Numeri irrisori spacciati per successi epocali: quale lo scopo della manipolazione?

Per qualche strano motivo, sulla stampa di regime continua a ricevere spropositata attenzione la petizione con cui alcuni politicanti, candidati al Gran Consiglio, chiedono di cambiare le regole di nomina del vescovo di Lugano. In concreto, si tratterebbe di modificare la Convenzione del 1968 in base alla quale il vescovo deve essere “ressortissant tessinois”. I petenti vogliono dunque spalancare la porta a dei vescovi balivi, digiuni della realtà ticinese. Già i ticinesi si allontano sempre più dalla chiesa. Con una simile novità, l’emorragia di fedeli non potrà che peggiorare. Oltretutto, sarebbe buona cosa che i politichetti ticinesi si occupassero delle questioni che ricadono nel loro ambito di competenza. Ciò che non è manifestamente il caso della nomina del vescovo. Se a pensar male si commette peccato ma ci si azzecca quasi sempre, la petizione ha tutta l’aria di essere un tentativo di bloccare la strada a qualche vescovabile “sgradito”, rispettivamente di pistonare qualcuno di “gradito” agli ambienti dei promotori. Lotta di potere tra le correnti interne alla Curia, con dei politicanti a fare da prestanome?

Enfasi ridicola

Insospettisce assai l’entusiasmo di certa stampa mainstream, ed in particolare del Corriere del Ticino, nel supportare la petizione. A metà marzo, un articolo di quasi una pagina, redatto da un giornalista “non patrizio di Corticiasca”, si sdilinquiva con toni ridicolmente enfatici: “Oltre 2200 firme”; “incontro storico a Berna”, “mobilitazione ampia e spontanea”, “moto naturale”, e avanti con le fantasticherie.
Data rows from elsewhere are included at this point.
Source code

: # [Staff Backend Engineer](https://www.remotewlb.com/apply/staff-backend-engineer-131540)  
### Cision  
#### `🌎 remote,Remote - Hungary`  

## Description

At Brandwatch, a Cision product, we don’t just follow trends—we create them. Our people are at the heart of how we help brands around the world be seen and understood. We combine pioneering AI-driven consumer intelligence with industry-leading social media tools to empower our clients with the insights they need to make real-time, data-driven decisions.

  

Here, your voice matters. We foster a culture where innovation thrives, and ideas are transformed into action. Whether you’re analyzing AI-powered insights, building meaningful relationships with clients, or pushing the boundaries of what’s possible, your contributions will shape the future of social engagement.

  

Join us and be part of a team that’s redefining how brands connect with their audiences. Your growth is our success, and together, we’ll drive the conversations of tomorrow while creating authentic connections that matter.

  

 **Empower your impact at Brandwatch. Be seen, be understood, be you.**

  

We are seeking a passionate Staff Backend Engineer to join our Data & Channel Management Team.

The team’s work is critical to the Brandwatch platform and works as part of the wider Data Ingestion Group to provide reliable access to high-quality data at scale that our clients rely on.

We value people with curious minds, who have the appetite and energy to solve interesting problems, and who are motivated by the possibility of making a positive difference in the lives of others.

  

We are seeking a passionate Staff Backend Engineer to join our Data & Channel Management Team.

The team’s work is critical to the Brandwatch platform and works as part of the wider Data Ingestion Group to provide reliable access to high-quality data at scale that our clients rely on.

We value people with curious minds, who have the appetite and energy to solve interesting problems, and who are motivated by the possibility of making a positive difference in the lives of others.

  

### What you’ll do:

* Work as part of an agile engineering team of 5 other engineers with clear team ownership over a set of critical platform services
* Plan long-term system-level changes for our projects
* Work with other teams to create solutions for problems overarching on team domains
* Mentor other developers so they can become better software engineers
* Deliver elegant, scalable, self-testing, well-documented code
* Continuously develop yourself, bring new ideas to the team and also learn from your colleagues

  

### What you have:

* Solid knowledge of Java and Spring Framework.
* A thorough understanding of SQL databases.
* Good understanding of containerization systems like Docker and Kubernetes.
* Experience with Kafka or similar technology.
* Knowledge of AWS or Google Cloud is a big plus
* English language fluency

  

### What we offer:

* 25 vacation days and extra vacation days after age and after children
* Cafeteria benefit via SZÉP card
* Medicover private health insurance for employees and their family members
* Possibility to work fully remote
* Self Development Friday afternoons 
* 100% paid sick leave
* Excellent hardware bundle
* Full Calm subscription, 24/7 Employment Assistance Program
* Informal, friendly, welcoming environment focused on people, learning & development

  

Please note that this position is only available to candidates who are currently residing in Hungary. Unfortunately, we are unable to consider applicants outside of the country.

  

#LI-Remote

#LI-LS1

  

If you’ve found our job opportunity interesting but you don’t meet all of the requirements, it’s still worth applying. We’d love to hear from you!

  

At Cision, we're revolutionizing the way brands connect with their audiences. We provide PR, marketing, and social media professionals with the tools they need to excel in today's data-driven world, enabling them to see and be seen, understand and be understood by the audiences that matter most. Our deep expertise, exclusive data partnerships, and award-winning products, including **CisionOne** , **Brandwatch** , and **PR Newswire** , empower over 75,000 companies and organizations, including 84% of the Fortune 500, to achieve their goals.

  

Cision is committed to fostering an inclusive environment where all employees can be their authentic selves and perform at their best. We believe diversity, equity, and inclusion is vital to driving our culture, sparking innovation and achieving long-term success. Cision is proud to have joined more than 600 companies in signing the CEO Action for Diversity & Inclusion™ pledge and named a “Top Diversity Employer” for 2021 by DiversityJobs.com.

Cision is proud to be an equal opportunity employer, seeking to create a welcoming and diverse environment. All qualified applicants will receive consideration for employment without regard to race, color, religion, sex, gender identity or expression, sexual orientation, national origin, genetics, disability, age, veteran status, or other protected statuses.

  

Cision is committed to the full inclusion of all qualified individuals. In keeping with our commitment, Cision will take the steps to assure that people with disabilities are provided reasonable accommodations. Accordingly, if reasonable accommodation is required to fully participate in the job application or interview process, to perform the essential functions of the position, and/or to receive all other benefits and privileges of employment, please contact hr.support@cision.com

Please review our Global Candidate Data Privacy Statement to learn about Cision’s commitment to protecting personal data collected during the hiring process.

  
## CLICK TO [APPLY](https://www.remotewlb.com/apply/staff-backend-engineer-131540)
Vediamo di rimettere (tanto per restare in tema) la chiesa al centro del villaggio. 2200 sottoscrizioni – a maggior ragione per una petizione (può firmare chiunque) – non costituiscono affatto un’ampia mobilitazione, e nemmeno un “moto”,  bensì una miseria. Per la riuscita di un’iniziativa popolare o di un referendum, servono 7000 firme di persone aventi diritto di voto. Anche sulla spontaneitĂ  ci sarebbe da ridire; gli uccellini cinguettano di tavolini per la raccolta firme piazzati fuori dalle chiese con insistenti inviti a sottoscrivere.
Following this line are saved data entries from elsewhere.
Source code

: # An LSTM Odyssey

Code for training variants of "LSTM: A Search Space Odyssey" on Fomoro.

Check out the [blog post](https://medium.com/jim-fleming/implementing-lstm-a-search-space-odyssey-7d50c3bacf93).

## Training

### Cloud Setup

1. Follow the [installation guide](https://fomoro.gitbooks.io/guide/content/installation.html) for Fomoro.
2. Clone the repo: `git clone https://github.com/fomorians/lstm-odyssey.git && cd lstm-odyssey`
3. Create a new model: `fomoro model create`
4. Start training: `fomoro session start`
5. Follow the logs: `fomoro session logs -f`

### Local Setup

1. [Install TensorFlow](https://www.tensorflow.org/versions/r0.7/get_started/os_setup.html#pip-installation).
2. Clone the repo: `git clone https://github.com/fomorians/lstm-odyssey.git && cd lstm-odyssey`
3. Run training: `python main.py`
Lo “storico incontro a Berna” (ö la Peppa!), poi, sarebbe quello previsto nei prossimi giorni (4 aprile) tra il “medico italiano” del PLR, il nunzio Martin Krebs ed i promotori. Ovviamente non ne uscirà nulla di concreto. In Ticino i cattolici sono oltre 200mila. E il Vaticano dovrebbe cambiare i criteri di nomina del vescovo di Lugano perché lo chiede l’1% di loro? Siamo seri.

Perfino loro…

Una narrazione giornalistica così schierata e romanzata fa nascere sospetti di connivenza. Da notare che perfino il vescovo emerito Don Mino Grampa (“Don Min(aret)o) e l’arciprete di Chiasso Don Gianfranco Feliciani (“imam”), entrambi assai poco sospetti di leghismo e di primanostrismo, si sono espressi contro l’ipotesi di un vescovo balivo, ritenendo che in Ticino ci siano abbastanza preti: “Non siamo una Chiesa asfittica, non siamo una terra di missione, e la disposizione sulla ticinesità del vescovo serve a preservare il federalismo”, ha commentato Don Mino, aggiungendo che anche la tempistica del tentativo di cambiare le regole è sospetta.

Una cosa è certa: in un Cantone che viene progressivamente svenduto e dove i ticinesi sono ormai ridotti “come gli indiani nelle riserve”, l’ultima cosa di cui c’è bisogno è di istituzionalizzare i vescovi balivi. Vescovi e buoi dei paesi tuoi!